Hyperglycemia or excessive blood sugar is usually caused as a consequence of diabetes. In fact, it is the hallmark of diabetes; and results from low insulin in Type I diabetes and insulin resistance in Type II diabetes. It is owing to the normal functions in the body that glucose in the blood gets converted to glycogen; when this mechanism fails, glucose levels rise as an effect. The body usually maintains a limited amount of glucose in the blood; an amount that is enough to provide energy for 30 minutes. Excessive glucose actuates hyperglycemia, and Diabetics with type II diabetes, particularly those who are on oral medication, might experience hunger to a considerable extent, without developing mild or severe symptoms of hyperglycemia.
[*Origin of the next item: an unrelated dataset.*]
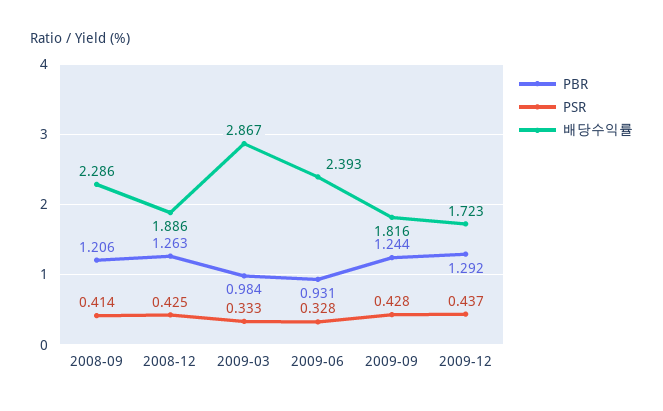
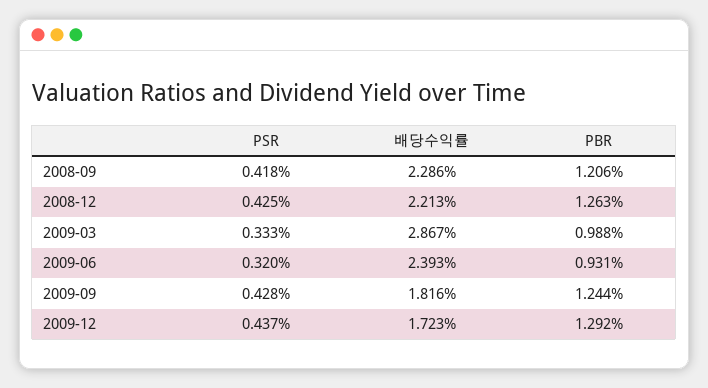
PSR, 2008-09: 0.414 -> 0.418
배당수익률, 2008-12: 1.886 -> 2.213
PBR, 2009-03: 0.984 -> 0.988
PSR, 2009-06: 0.328 -> 0.32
This is why oral medication is troublesome to manage–because of the hunger response that is prompted by low glucose levels, which are a result of taking too much or the normal amount of insulin.
As a diabetic, however, severe hyperglycemia could be an upshot of various factors and reasons, for example:
- You missed out on your insulin medication, or didn’t take the right amount of insulin.
- It is just not insulin, but sudden changes in your diet, like skipping meals can also be a risk factor.
- You exercised less than you usually do; or have been doing so since quite some time.
- You are dealing with unusually stressful times.
- You had an infection or an illness which affected for you for a long duration.
The risk of hyperglycemia also increases for those non-diabetics who have been taking certain drugs like protease inhibitors, octreotide, beta blockers, etc.
The treatment of hyperglycemia involves a strict insulin medication plan and diet, and other such changes which are basically aimed at improving glucose levels. Severe treatment generally involves fluid replacement, insulin therapy and electrolyte replacement.